Locals look to state for cash to help offset freeze costs

County and municipal officials in Marquette County are continuing to seek financial aid for communities whose public works department budgets were devastated by last winter’s deep freeze.

Nine counties, including six in the Upper Peninsula, were jointly seeking federal disaster aid to help local governments cope with budget overruns caused by last winter’s deep freeze.

However, after a federal accounting of submitted damage claims, FEMA recently said the counties didn’t meet a $13.7 million minimum cost damage threshold necessary to advance the disaster designation process, which could have brought federal funding to the region, if approved.

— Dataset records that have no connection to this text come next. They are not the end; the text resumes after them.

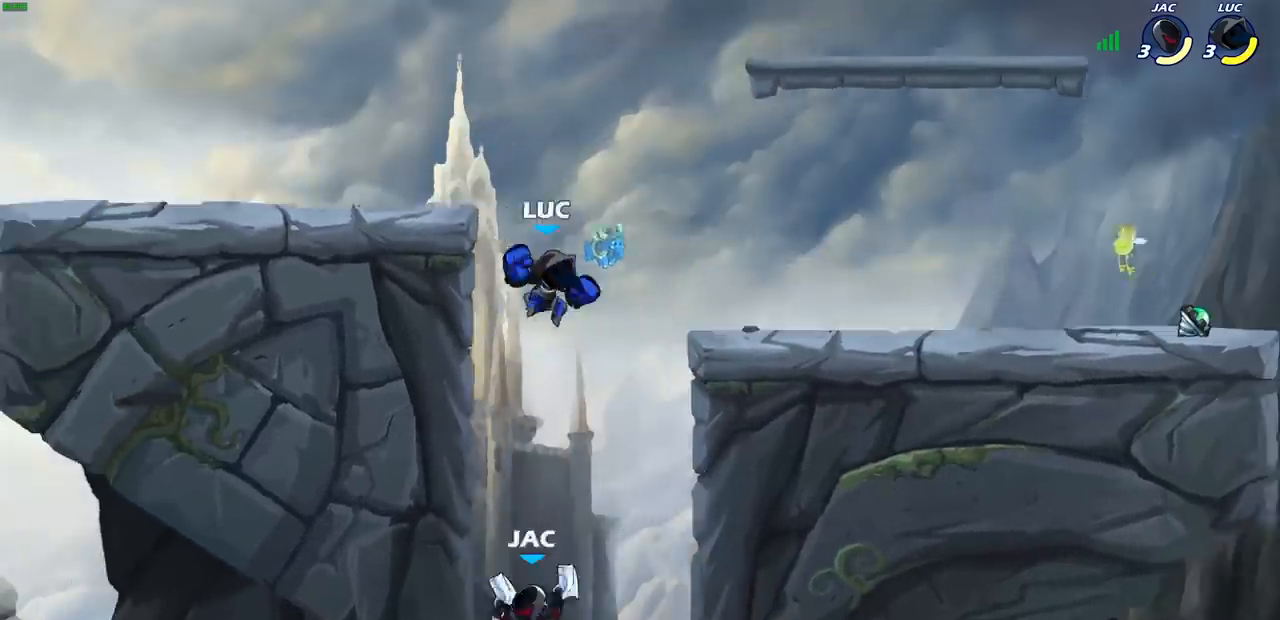
{"buttons": [], "left_stick": "center", "right_stick": "center", "events": [[67, "SQUARE", "up"], [200, "left_stick", "right"], [433, "left_stick", "center"]]}
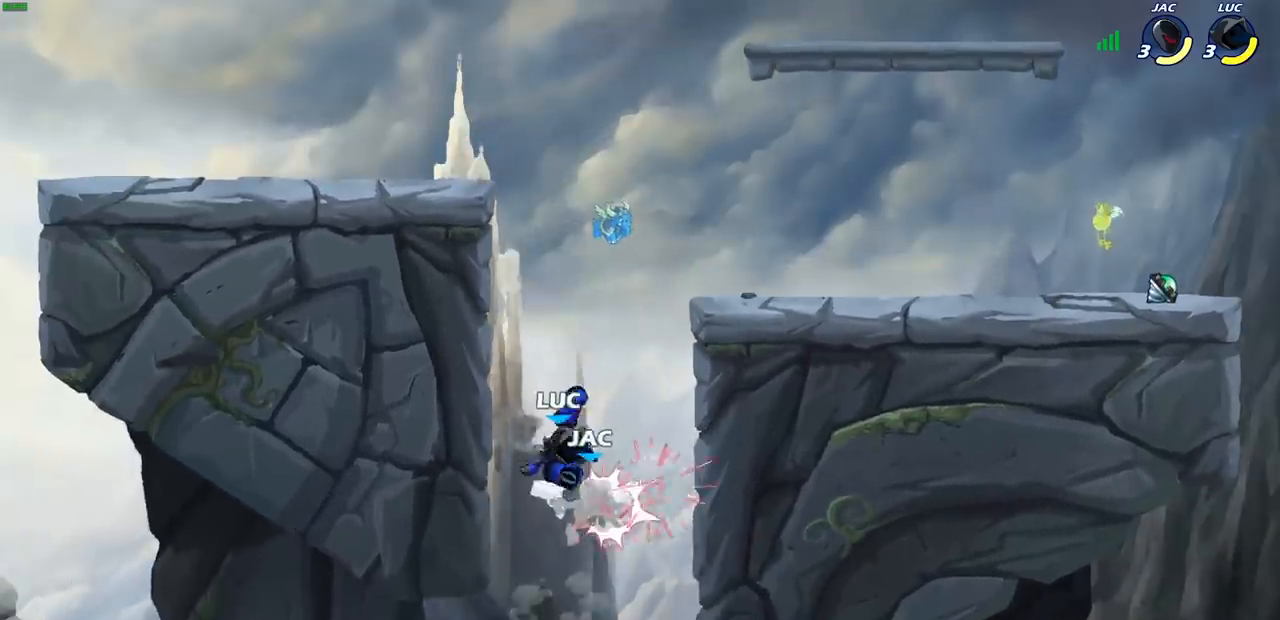
{"buttons": ["CROSS"], "left_stick": "left", "right_stick": "center", "events": [[217, "left_stick", "left"], [333, "CROSS", "down"]]}
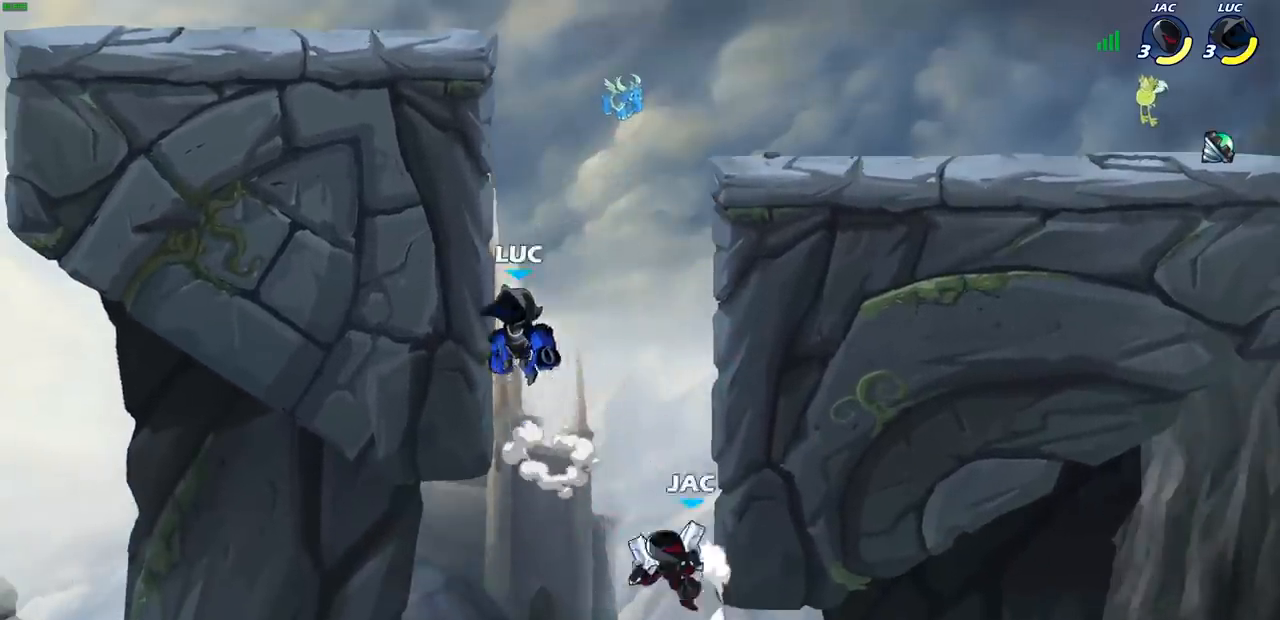
{"buttons": ["CIRCLE"], "left_stick": "right", "right_stick": "center", "events": [[50, "CROSS", "up"], [117, "left_stick", "up-right"], [217, "left_stick", "up-left"], [317, "CIRCLE", "down"], [317, "left_stick", "down-left"], [417, "left_stick", "right"]]}
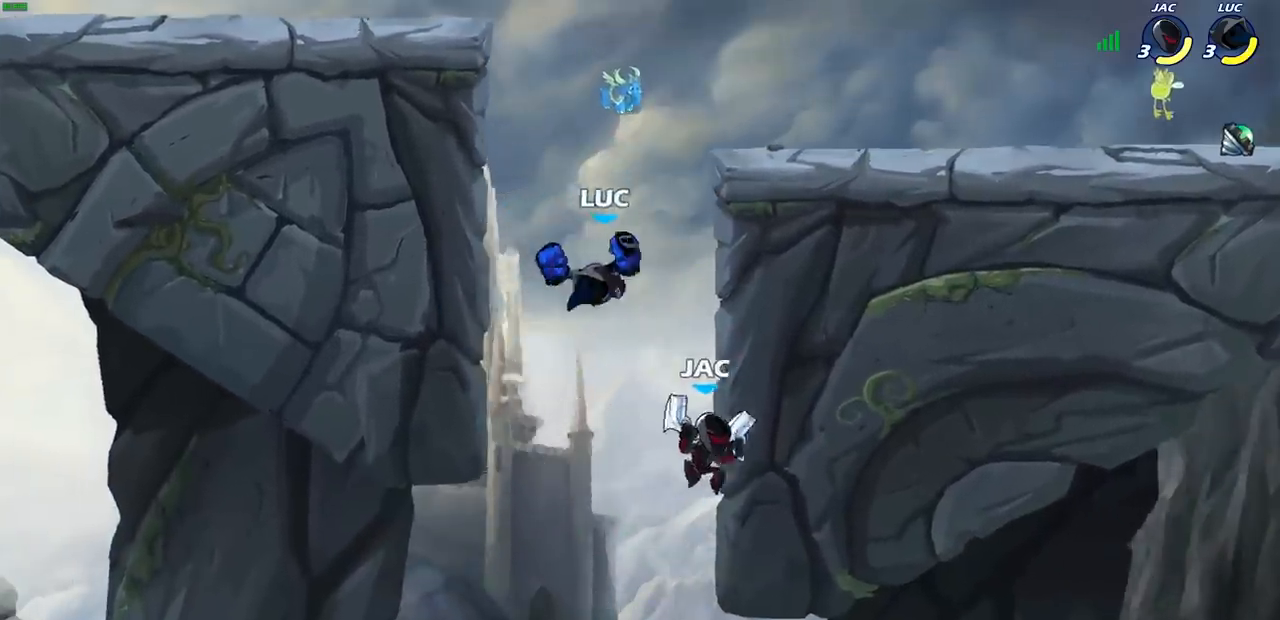
{"buttons": [], "left_stick": "center", "right_stick": "center", "events": [[283, "CIRCLE", "up"], [350, "left_stick", "center"]]}
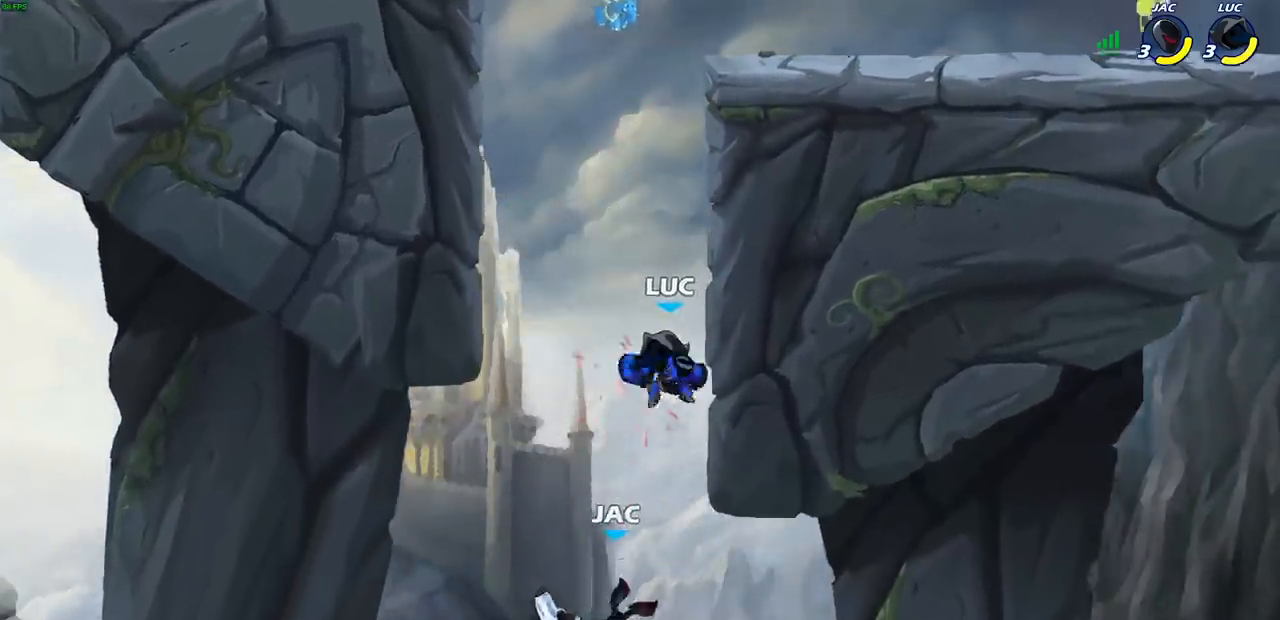
{"buttons": ["CROSS"], "left_stick": "center", "right_stick": "center", "events": [[50, "left_stick", "left"], [133, "left_stick", "down-left"], [300, "left_stick", "center"], [500, "CROSS", "down"]]}
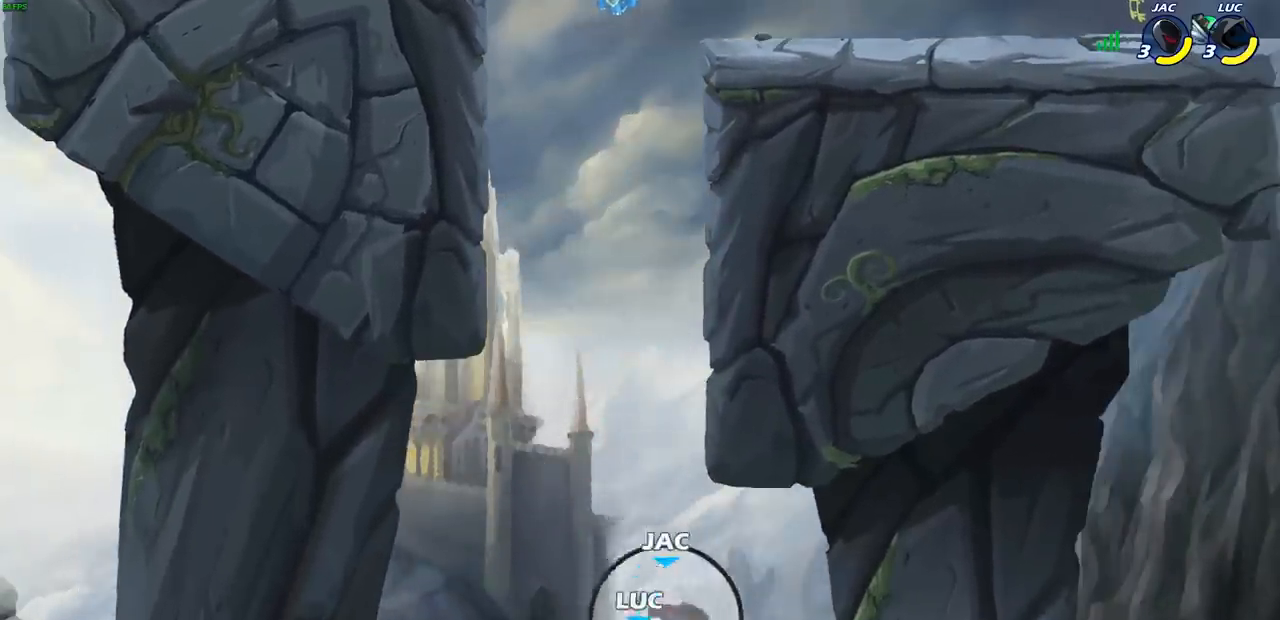
{"buttons": [], "left_stick": "left", "right_stick": "center", "events": [[67, "SQUARE", "down"], [83, "CROSS", "up"], [117, "left_stick", "right"], [133, "SQUARE", "up"], [483, "left_stick", "left"]]}
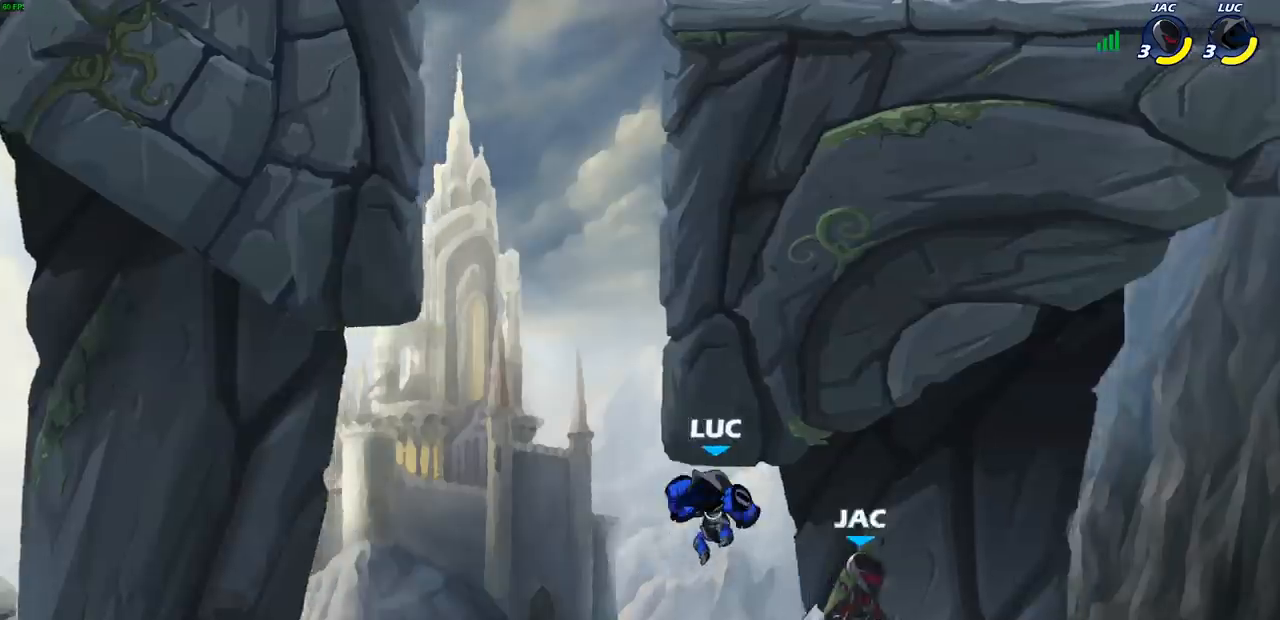
{"buttons": ["CROSS"], "left_stick": "up-left", "right_stick": "center", "events": [[367, "CROSS", "down"], [433, "left_stick", "up-left"]]}
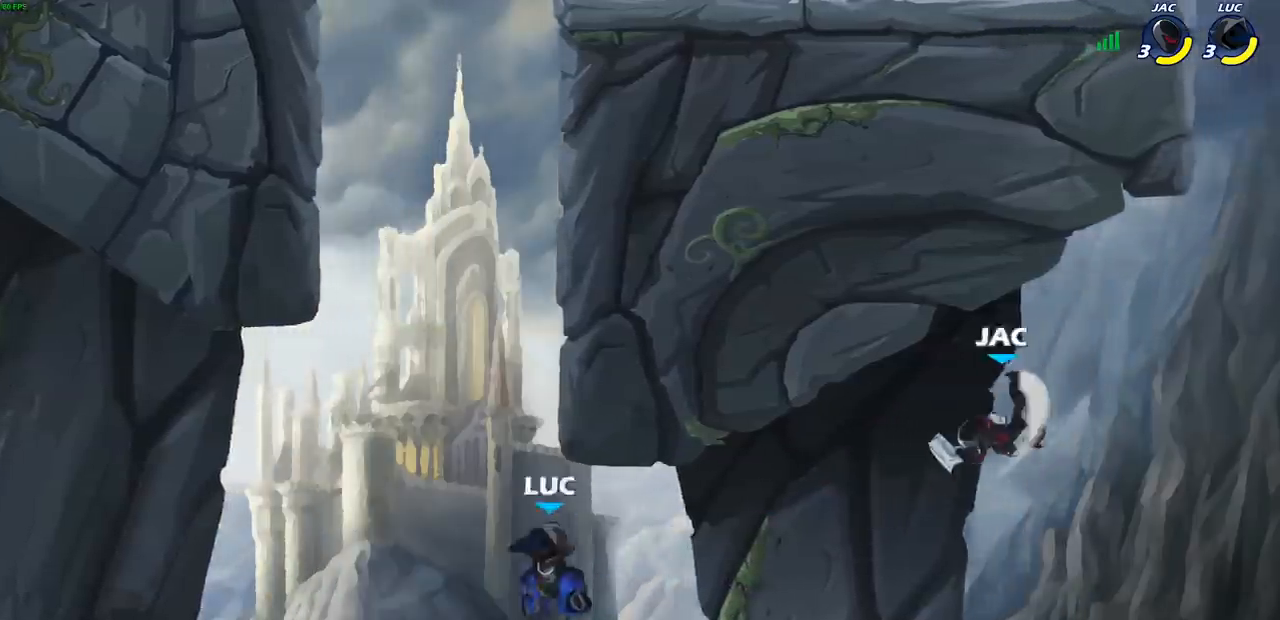
{"buttons": [], "left_stick": "up-left", "right_stick": "center", "events": [[33, "CIRCLE", "down"], [33, "CROSS", "up"], [167, "CIRCLE", "up"]]}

On Tuesday, Marquette County Emergency Management Coordinator Teresa Schwalbach told the Marquette County Board state lawmakers plan to now focus their efforts on a state bill introduced in April by state Rep. Scott Dianda, D-Calumet, which would provide a $10 million appropriations supplement for the affected counties.

Schwalbach said Dianda’s bill languished in the legislature while lawmakers awaited the outcome of the FEMA review.

Meanwhile, the effort of some of those same Upper Peninsula government officials to gain a clear Federal Emergency Management Agency accounting and rationale for which winter costs were allowed and which were denied in the attempt to meet the minimum disaster damage threshold continues.

At this point a successful appeal or reversal of the FEMA decision seems unlikely.

While we understand that learning exactly how and why FEMA cut cost claims from those compiled by the counties can help the region respond in future potentially-disastrous events, we want the state and federal agencies and lawmakers to remain focused now on the most important issue, that of bringing financial relief to our local communities.

In addition to the money in Dianda’s bill, $6 million in Community Development Block Grants is also being made available in Michigan for 18 counties affected by the winter’s freeze problems. The nine counties in the U.P. and northern Lower Peninsula compiled damage costs totaling roughly $20 million.

Another winter is not far around the corner and we need local communities to know they have the financial resources available to face another tough season. Some public works departments had their budgets busted by the challenges posed by the freeze, some for several years to come.

Especially in an election year, we trust state lawmakers will be able to find some answers to bringing financial relief to the devastated communities in our region, including those most severely impacted here in Marquette County.